Accueil > Le Quotidien des Arts > Les records sont de retour

Marché

Les records sont de retour

Les enchères new-yorkaises de la première quinzaine de novembre ont été spectaculaires. Cela signifie-t-il que le marché a retrouvé son optimisme d'avant 2001 ?


Gustav Klimt, Paysage à
Attersee
, vers 1914, huile sur
toile signée en bas à gauche,
Sotheby's, 29,1 millions $.
434 millions de dollars. Les ventes d’art moderne et contemporain de ce mois de novembre, à New York, resteront dans les annales. Des dizaines de records battus, une soirée de ventes contemporaines chez Sotheby’s (74 millions de dollars) dont on n’avait pas vu l’équivalent depuis 1989. Bref, les «auctioneers» étaient tout sourire après ces performances. «Nous avons vu apparaître une nouvelle génération de collectionneurs, qui n’était pas active il y a trois ans», a déclaré Tobias Meyer, le patron du département contemporain chez Sotheby’s, avant d’ajouter un commentaire intéressant : «Ces nouveaux acheteurs, pour les lots les plus chers, étaient essentiellement des Européens.»


Willem de Kooning, Spike's Folly I,
1959, huile sur toile, 200 x 74 cm,
Sotheby's, 11,2 millions $
Caillebotte monte
Les impressionnistes et les modernes continuent d’attirer le gros des investissements : 284 millions de dollars pour les sessions de Christie’s et Sotheby’s, début novembre. On a vu trois œuvres, toutes peintes entre 1914 et 1917, dépasser les 20 millions de dollars et marquer dans chaque cas un record pour l’artiste considéré : un paysage de Klimt, Landhaus am Attersee (29,1 millions de dollars) un Nu couché de Modigliani (26,8 millions de dollars) et La Femme en rouge et vert de Léger (22,4 millions de dollars). Derrière, Cézanne, Van Gogh ou Monet, avec ses Nymphéas, demeurent évidemment des valeurs sûres, atteignant aisément 10 millions de dollars pour des tableaux moins emblématiques. De nouveaux noms se font une place dans l’élite, comme Caillebotte dont un Chemin montant a été adjugé pour 6,7 millions de dollars, ou Henry Moore pour la sculpture Three Piece Reclining Figure : Draped (6,1 millions de dollars).

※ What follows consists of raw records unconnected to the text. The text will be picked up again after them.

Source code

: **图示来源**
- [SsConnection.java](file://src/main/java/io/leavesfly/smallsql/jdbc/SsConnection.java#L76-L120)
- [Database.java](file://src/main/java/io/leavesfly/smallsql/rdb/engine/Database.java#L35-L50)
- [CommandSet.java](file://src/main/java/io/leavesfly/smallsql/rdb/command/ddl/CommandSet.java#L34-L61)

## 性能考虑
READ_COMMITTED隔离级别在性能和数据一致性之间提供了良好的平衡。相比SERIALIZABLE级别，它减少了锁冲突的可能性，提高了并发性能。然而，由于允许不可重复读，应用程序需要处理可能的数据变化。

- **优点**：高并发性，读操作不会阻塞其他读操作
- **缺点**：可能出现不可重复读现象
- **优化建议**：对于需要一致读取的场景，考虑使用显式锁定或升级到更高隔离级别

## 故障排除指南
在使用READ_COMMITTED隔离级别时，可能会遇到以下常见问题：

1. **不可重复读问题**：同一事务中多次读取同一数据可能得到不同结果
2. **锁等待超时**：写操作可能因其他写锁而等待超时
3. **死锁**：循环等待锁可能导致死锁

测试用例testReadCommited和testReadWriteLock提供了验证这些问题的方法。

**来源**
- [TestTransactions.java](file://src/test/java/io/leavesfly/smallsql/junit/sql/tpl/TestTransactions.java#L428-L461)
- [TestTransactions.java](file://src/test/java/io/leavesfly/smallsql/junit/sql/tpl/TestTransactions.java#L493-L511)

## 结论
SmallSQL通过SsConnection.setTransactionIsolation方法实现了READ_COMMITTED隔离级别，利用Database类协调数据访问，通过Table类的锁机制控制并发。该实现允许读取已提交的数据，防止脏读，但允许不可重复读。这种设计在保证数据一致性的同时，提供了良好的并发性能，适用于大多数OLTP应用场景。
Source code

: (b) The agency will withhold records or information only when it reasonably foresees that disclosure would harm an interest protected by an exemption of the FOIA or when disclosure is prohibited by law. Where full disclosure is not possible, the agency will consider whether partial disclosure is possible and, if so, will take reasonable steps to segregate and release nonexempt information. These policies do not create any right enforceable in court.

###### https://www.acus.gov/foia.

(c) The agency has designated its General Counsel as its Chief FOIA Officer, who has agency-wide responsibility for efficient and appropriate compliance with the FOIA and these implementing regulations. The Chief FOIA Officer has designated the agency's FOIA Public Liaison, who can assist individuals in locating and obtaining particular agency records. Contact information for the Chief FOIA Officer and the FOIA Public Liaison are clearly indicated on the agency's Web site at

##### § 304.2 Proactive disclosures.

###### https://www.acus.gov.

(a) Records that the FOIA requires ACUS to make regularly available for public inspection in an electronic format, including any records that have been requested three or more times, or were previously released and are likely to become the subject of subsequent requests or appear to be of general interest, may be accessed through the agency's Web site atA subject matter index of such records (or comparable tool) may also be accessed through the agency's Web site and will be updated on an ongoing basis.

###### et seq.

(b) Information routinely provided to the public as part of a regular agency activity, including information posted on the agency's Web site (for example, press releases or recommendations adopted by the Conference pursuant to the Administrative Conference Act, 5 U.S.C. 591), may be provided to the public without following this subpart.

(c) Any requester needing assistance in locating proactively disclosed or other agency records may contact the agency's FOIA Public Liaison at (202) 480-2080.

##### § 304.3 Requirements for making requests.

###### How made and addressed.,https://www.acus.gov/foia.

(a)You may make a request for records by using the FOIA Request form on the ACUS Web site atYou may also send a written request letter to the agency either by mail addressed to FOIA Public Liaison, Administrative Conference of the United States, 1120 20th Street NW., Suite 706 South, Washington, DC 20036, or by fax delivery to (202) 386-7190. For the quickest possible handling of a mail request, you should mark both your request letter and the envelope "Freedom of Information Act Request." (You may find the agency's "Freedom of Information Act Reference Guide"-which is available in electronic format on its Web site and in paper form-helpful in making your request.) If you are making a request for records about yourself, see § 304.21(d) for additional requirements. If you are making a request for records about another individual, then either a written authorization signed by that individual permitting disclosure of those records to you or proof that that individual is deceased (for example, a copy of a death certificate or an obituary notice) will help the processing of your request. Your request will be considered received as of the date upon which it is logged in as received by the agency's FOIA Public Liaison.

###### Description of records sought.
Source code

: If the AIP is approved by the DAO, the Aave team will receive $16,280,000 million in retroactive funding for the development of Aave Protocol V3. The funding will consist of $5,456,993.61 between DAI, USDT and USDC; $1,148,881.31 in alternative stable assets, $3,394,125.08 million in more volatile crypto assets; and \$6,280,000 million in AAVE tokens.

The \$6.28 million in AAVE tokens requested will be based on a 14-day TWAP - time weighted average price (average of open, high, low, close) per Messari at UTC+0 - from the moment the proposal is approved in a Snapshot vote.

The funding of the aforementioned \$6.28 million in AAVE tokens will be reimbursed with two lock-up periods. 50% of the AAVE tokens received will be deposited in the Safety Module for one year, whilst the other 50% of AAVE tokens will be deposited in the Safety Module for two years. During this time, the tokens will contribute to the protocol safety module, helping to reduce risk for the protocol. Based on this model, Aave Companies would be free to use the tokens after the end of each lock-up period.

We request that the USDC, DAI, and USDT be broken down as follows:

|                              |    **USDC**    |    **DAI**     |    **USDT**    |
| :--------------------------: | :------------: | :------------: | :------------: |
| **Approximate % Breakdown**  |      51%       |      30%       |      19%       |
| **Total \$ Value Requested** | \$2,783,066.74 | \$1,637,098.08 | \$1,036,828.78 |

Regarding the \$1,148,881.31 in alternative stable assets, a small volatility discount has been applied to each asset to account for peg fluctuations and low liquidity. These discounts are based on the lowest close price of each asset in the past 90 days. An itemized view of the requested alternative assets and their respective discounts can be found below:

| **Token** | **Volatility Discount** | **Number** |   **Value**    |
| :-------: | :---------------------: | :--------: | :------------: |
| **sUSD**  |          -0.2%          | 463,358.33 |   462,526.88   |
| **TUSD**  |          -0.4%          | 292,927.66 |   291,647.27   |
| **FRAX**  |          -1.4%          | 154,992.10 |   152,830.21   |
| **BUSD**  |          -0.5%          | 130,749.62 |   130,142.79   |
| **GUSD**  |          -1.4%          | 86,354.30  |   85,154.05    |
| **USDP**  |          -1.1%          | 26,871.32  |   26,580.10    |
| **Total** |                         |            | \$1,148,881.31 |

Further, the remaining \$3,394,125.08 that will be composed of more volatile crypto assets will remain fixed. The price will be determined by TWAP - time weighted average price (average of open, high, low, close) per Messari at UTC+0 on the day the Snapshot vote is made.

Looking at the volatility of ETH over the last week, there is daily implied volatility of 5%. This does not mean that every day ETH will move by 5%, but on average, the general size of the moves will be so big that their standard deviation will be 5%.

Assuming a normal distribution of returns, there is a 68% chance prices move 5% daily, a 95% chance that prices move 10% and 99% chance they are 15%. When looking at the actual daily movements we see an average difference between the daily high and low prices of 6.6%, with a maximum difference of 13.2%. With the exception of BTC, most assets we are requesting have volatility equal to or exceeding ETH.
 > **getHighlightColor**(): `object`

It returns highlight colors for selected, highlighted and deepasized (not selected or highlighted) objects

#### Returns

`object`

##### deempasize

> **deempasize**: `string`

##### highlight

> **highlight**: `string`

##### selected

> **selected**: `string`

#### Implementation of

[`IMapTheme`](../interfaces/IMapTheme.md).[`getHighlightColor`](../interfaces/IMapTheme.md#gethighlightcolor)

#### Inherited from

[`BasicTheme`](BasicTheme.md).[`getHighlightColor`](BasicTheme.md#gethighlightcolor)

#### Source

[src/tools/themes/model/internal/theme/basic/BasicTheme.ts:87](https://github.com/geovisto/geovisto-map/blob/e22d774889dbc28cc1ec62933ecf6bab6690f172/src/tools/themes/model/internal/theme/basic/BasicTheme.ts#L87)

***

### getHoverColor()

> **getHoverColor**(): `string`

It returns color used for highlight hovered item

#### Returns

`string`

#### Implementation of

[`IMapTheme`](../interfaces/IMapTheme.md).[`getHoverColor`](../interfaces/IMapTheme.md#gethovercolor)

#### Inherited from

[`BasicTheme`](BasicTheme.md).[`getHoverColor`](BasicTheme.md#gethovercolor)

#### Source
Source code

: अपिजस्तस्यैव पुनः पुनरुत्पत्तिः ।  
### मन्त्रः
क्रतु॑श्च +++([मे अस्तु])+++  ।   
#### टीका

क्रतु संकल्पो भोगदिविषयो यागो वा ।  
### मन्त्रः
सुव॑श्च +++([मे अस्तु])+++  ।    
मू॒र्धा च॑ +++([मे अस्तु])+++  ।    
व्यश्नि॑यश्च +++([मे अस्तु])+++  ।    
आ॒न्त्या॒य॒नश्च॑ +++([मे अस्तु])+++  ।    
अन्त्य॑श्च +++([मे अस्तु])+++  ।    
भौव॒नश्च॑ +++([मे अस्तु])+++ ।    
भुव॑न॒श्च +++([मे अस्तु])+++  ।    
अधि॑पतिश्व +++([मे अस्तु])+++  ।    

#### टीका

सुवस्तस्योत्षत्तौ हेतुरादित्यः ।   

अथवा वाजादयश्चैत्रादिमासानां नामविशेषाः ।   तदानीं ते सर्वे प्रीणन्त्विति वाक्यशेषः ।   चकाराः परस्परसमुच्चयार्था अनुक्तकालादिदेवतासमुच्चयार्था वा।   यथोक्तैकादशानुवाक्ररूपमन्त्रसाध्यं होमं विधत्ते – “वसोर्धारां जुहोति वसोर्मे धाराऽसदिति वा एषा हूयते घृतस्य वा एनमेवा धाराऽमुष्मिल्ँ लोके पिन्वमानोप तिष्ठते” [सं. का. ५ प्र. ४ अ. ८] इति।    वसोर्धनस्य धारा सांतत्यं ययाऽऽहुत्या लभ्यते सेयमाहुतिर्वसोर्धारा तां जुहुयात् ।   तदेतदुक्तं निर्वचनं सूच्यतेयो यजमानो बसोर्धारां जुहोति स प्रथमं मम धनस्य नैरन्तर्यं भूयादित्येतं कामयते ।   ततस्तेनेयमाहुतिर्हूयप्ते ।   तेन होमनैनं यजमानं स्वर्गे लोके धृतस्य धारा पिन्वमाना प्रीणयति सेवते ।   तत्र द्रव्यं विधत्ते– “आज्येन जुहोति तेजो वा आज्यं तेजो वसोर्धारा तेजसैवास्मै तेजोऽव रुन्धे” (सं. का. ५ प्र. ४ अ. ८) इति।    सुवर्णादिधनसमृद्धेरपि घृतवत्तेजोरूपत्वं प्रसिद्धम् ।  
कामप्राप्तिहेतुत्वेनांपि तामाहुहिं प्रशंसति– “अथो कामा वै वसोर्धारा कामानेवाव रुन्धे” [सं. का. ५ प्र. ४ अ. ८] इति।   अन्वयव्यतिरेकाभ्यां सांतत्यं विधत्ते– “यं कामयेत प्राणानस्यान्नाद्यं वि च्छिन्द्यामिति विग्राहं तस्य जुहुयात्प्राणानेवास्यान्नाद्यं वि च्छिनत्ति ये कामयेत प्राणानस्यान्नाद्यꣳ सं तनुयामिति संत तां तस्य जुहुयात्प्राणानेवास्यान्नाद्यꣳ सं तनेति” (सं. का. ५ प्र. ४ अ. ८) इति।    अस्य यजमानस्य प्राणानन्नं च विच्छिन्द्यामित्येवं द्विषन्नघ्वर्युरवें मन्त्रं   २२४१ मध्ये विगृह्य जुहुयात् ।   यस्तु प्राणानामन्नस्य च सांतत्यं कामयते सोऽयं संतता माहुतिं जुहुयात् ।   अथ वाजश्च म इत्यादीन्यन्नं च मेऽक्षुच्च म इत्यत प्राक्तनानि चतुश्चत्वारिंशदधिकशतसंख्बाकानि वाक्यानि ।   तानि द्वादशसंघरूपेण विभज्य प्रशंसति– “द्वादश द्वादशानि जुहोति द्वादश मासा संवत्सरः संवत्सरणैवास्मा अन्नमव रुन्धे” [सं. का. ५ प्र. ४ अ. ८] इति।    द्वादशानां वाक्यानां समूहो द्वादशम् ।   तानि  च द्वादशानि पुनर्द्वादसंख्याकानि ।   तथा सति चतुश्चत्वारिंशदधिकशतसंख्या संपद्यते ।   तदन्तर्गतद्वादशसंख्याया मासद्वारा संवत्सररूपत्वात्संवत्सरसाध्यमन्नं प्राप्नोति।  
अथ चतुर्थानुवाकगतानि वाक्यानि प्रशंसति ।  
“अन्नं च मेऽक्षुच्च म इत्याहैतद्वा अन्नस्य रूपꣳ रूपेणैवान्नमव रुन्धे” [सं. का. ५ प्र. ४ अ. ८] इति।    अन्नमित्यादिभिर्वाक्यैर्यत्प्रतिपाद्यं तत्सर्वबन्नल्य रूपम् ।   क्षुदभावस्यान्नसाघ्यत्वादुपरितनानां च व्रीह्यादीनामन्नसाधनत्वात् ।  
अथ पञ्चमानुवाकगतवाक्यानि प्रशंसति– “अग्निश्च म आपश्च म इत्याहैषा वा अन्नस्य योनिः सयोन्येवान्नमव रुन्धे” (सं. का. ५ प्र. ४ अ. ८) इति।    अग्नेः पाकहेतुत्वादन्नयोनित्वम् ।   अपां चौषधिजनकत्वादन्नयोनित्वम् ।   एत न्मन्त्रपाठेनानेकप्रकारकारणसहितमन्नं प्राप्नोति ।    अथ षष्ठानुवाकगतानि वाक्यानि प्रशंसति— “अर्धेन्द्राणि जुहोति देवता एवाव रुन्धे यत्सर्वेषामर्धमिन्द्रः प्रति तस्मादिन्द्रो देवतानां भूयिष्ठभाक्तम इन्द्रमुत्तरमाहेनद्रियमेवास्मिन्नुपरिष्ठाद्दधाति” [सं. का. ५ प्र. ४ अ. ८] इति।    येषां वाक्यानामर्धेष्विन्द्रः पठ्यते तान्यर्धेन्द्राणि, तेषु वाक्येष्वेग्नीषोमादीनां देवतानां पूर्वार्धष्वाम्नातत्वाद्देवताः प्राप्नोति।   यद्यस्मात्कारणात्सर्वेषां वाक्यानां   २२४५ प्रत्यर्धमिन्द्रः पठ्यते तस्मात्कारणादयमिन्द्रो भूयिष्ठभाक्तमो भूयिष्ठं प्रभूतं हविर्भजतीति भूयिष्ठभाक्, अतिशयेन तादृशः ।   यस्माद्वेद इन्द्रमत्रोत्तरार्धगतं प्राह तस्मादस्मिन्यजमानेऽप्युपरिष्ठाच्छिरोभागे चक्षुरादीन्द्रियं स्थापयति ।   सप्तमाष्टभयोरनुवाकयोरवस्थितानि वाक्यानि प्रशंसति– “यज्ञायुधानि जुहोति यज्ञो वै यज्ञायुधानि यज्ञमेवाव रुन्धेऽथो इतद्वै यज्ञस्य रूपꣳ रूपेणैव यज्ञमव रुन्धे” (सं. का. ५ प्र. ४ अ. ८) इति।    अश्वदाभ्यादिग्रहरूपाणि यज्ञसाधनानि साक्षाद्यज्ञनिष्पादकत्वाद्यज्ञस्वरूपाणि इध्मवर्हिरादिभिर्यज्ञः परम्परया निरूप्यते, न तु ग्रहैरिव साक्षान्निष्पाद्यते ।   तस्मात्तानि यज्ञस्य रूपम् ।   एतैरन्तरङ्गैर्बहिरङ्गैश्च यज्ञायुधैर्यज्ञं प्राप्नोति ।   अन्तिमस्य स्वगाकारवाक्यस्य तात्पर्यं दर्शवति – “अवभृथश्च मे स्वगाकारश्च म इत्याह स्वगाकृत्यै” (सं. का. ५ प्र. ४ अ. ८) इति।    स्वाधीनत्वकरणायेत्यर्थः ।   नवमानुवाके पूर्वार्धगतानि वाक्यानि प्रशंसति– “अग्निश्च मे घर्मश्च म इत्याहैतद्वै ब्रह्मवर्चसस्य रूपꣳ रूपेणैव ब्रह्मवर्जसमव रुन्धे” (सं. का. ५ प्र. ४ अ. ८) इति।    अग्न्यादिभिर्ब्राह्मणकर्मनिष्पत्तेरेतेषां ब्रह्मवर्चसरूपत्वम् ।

Lee Bontecou, Sans titre, 1960
58,4 x 61 x 17,8 cm
Christie's, 298 760 $
La percée des deux Lee
Le marché contemporain demeure plus étroit : 149 millions de dollars pour les deux grandes soirées de Christie’s et Sotheby’s. Mais il est aussi plus nerveux : derrière les «classiques», la hiérarchie a été autrement bouleversée. Les trois années 1957 à 1959 ont constitué une sorte de trio magique avec Spike’s Folly I (1959) de De Kooning à 11,2 millions de dollars, N. 8 (White Stripe) (1958) de Rothko à 8,8 millions de dollars et Gray Numbers (1957) de Jasper Johns à 5,2 millions de dollars. Se sont ensuite affirmés, tous avec un record à la clé, Calder (Untitled à 5,8 millions de dollars), la minimaliste Agnes Martin (Leaves de 1966, vendu à 2,8 millions de dollars à un collectionneur européen), Bruce Marden (10 Dialog 2 à 2,4 millions de dollars), Clyfford Still (1945-R à 1,9 millions de dollars). Les deux plus inattendues sont probablement les deux Lee : Lee Bontecou, dont les compositions en forme de vitraux, estimés à moins de 100 000 dollars, ont flirté dans un cas avec la barre des 500 000 dollars. Et Lee Krasner, qui a multiplié sa cote par dix : Celebration est parti à 1,9 millions de dollars. Avoir été l'épouse de Jackson Pollock, récemment célébré par un film grand public, a dû contribuer à la remettre au goût du jour…Avant de se prononcer sur une reprise définitive du marché, il faudra attendre des statistiques agrégées sur l'année. Depuis des mois, Artprice souligne en effet la baisse vertigineuse du nombre de ventes, par rapport aux années précédentes. Les enchères phares d New York ont eu lieu dans un agenda très amaigri, ce qui pourrait suffire à expliquer leur succès.